The Minerva models are available from today in preview to the FAIR scientific community, and in the coming weeks they will be released publicly in their most advanced version, including the ability to interact conversationally in Italian.
Minerva represents a significant step forward for AI made in Italy, reinforcing the country’s excellence in generative AI. The project is led by Prof. Roberto Navigli, recipient of two prestigious ERC grants and ACL Fellow, alongside two talented young researchers, Edoardo Barba and Simone Conia.
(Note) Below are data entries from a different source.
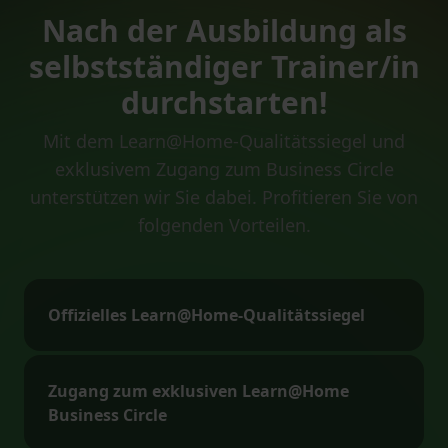
Nach der Ausbildung als
selbstständiger Trainer/in
durchstarten!
Mit dem Learn@Home-Qualitätssiegel und
exklusivem Zugang zum Business Circle
unterstützen wir Sie dabei. Profitieren Sie von
folgenden Vorteilen.
Offizielles Learn@Home-Qualitätssiegel
Zugang zum exklusiven Learn@Home
Business Circle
“The distinctive feature of Minerva models is that they have been built and trained from scratch using open-access texts, unlike existing Italian models, which are based on adapting models such as LLaMA and Mistral, whose training data remain unknown,” explains Roberto Navigli. “Each Minerva model has been trained on a vast collection of documented Italian and English online sources, totaling over 500 billion words—the equivalent of more than 5 million novels. Transparency in model training not only strengthens trust among users, the scientific community, public institutions, and industry, but also fosters continuous improvement and represents a first step toward rigorous verification processes to ensure compliance with laws and regulations.”
With a range of models varying in size and computational capacity, each containing billions of parameters, the Minerva project aims to provide transparent foundations for AI systems applicable across multiple domains, from natural language understanding to text generation, from machine translation to automated customer support. This flexibility makes Minerva a valuable resource for researchers, companies, and developers seeking to leverage artificial intelligence to improve efficiency and interaction.
The initiative sets ambitious goals and aims to reshape the Italian AI landscape. As Giuseppe De Pietro, President of the FAIR Foundation, states: “We are very pleased with this first major milestone achieved within the FAIR scientific community. We strongly believe in the research direction leading to the development of an Italian large language model, and for this reason we are investing PNRR resources in this project, which represents a strategic first step of great importance.”
“This important result, unique in Italy, confirms the scientific excellence of the Department of Computer, Control and Management Engineering (DIAG) at Sapienza, particularly in the field of Artificial Intelligence, where we can count on a large group of researchers of outstanding national and international level,” says Tiziana Catarci, Director of DIAG.
A further innovative aspect of the initiative is the Sapienza NLP group’s commitment to developing new evaluation benchmarks—tools specifically designed to assess the ability of large language models to capture and respect the cultural and linguistic nuances of the Italian language. In addition, the project will release comprehensive technical documentation to share the engineering process and scientific findings, enabling replication of model implementation and training.